We recently spent the weekend in Negril because we had won a free trip at Merrill's, a hotel on the beach. The prize was for entering a raffle held by our friends Caitlin and Khaled. We entered the raffle sometime in October 2006, but the prize was still valid in June. Mostly, we just sat around the hotel, swam, and relaxed in the luxurious room that was about as big as our apartment. I did make one trip to into Negril in order to get a drum and some guinneps. I was successful on both counts, eventually.
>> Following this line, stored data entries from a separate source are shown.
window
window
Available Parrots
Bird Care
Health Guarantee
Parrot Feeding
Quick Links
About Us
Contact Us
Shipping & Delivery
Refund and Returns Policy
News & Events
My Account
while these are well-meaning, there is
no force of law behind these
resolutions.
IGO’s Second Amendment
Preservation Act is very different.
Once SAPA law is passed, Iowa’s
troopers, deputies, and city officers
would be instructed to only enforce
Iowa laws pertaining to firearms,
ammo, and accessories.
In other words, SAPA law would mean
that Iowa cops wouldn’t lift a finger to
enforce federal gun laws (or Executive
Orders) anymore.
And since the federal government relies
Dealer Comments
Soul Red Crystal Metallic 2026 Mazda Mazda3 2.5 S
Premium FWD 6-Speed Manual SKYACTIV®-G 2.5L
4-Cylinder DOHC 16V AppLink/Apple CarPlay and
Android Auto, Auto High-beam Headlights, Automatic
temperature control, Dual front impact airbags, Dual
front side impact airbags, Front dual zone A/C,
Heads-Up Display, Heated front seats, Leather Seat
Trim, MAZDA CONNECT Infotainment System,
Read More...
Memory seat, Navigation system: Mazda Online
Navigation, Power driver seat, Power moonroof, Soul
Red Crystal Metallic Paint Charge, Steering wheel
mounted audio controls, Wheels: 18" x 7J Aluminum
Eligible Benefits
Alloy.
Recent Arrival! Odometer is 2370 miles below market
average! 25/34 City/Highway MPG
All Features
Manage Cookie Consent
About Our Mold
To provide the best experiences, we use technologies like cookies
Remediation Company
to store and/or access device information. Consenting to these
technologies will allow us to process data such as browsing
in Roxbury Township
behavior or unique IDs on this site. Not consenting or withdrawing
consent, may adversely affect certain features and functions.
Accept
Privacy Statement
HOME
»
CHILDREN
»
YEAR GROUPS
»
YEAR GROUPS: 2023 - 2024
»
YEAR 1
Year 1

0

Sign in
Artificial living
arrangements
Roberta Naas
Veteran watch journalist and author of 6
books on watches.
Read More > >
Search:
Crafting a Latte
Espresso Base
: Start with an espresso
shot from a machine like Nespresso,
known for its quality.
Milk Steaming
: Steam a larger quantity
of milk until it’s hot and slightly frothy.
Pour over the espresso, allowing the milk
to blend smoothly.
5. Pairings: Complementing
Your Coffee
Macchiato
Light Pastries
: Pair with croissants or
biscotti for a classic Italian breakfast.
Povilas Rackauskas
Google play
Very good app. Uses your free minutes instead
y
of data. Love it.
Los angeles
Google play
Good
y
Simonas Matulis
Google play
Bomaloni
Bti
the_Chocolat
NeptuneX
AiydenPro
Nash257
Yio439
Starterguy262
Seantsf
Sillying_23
First, I went to the drum shop, but Lloyd, the Rasta drum maker, was not there. So I asked after him at the cook shop next door. They suggested calling the number written on his sign. So I did. It turned out Lloyd was at lunch, but he told me he would be back soon. So I went down to small fruit vendor area in Negril, which was prety close to the drum shop. I talked to the fruit ladies there, and I was lucky enough to get the last bag of guinep.

Row of Fruit Stands

After talking to the ladies for a while, I went back to the drum shop. But it was still closed. So I went to the cookshop and got some coconut water. They were out of their classic tuna water, but that was OK because I didn't really want to drink tuna water. Eventually, the drum maker returned and we were able to talk for a couple of hours and I chose a drum made of guango wood. Here is Lloyd and his shop. He makes really nice drums under the name Lion Claw out of various woods such as guango, saparilla, and coconut.

Drum Shop and Lloyd, the Drum Maker

Make sure to check Lloyd near the round-a-bout in Negril if you are interested in drumming or want to buy a nice hand drum.